A verdade é que o tão falado impeachment de Bolsonaro também não está no radar da autoridade a quem cabe, pela Lei, deflagrar um processo desse tipo: o deputado Rodrigo Maia, do DEM-RJ, que tem engavetado, um a um, sucessivos pedidos de impedimento do presidente da República, formulados por partidos de oposição ou por entidades de classe da sociedade civil. Rodrigo Maia avalia que, por enquanto, os instrumentos contidos no texto da Constituição impedem que Bolsonaro descambe para ilegalidades que justifiquem o remédio amargo do impedimento, já usado, desde a instauração da Nova República que se seguiu ao fim da ditadura militar, em duas oportunidades: uma para defenestrar Fernando Collor de Mello em 1992, a outra para desalojar Dilma Rousseff em 2016. Os dois processos não foram traumáticos a ponto de abalar a solidez do regime democrático, que só há pouco tempo havia sido restaurado no Brasil.
A cautela de lideranças políticas (do próprio Partido dos Trabalhadores, à frente o pajé Luiz Inácio Lula da Silva) quanto a detonar um processo de impeachment de Bolsonaro, leva em conta que casos dessa natureza demandam respaldo popular maciço, que, normalmente, se exprime por gigantescas manifestações de rua.

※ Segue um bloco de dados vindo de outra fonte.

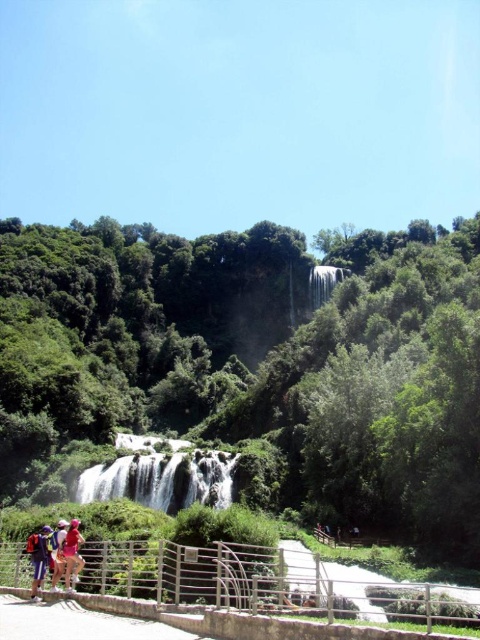
Is white frothy water at center below matte pink shirt at lower left?

Yes.

Can you confirm if white frothy water at center is wider than matte pink shirt at lower left?

Indeed, white frothy water at center has a greater width compared to matte pink shirt at lower left.

You are a GUI agent. You are given a task and a screenshot of the screen. Output one action in this format:
    pyautogui.click(x=<x>, y=<y>)
    Task: Click on the white frothy water at center
    The height and width of the screenshot is (640, 480).
    Given the screenshot: What is the action you would take?
    pyautogui.click(x=162, y=480)

I want to click on white frothy water at center, so click(162, 480).

Does silver metallic rail at lower center appear on the right side of white frothy water at center?

Yes, silver metallic rail at lower center is to the right of white frothy water at center.

Does silver metallic rail at lower center appear over white frothy water at center?

Yes.

Is point (376, 612) in front of point (96, 477)?

Yes, it is in front of point (96, 477).

Find the location of a particular element. This screenshot has width=480, height=640. silver metallic rail at lower center is located at coordinates click(265, 582).

Is matte purple shorts at lower left taller than matte pink backpack at lower left?

Indeed, matte purple shorts at lower left has a greater height compared to matte pink backpack at lower left.

Who is more distant from viewer, (48,541) or (62,561)?

The point (48,541) is more distant.

Between point (48, 548) and point (55, 566), which one is positioned in front?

Assim foi com os “cara-pintadas” que foram às ruas na década de 90 proclamar o “Fora Collor”, assim se deu com os movimentos populares que entoaram o “Fora Dilma” há cerca de quatro anos. Na presente Era Bolsonaro, o Brasil está simultaneamente sacudido por uma crise sanitária grave decorrente da pandemia do novo coronavírus, que impõe medidas de isolamento social, e por uma crise econômica sem precedentes nos últimos tempos, gerando desemprego em massa e perda de renda por segmentos expressivos da sociedade brasileira, especialmente os mais carentes, que já vêm sendo espremidos há algum tempo na pirâmide social. Tudo que se procura, junto a vozes sensatas, é evitar confrontos que agravem ainda mais a conjuntura.
Bolsonaro, no dizer da revista “Veja”, é o principal promotor do caos, ao agir sem nenhum pudor e abdicar sistematicamente do dever de governar, insistindo na política do “nós contra eles”, da tensão permanente com o Supremo Tribunal Federal e com o Parlamento. Mas o presidente não é o único personagem afeito a conturbar o ambiente, pois figuras de instituições democráticas, em menor intensidade, acabam contribuindo para reforçar as pretensões do presidente quanto à instabilidade. Não fazer o jogo de Bolsonaro já é meio caminho andado para evitar o barril de pólvora em que ele tenta transformar o Brasil. Quanto ao mais, o tempo dirá!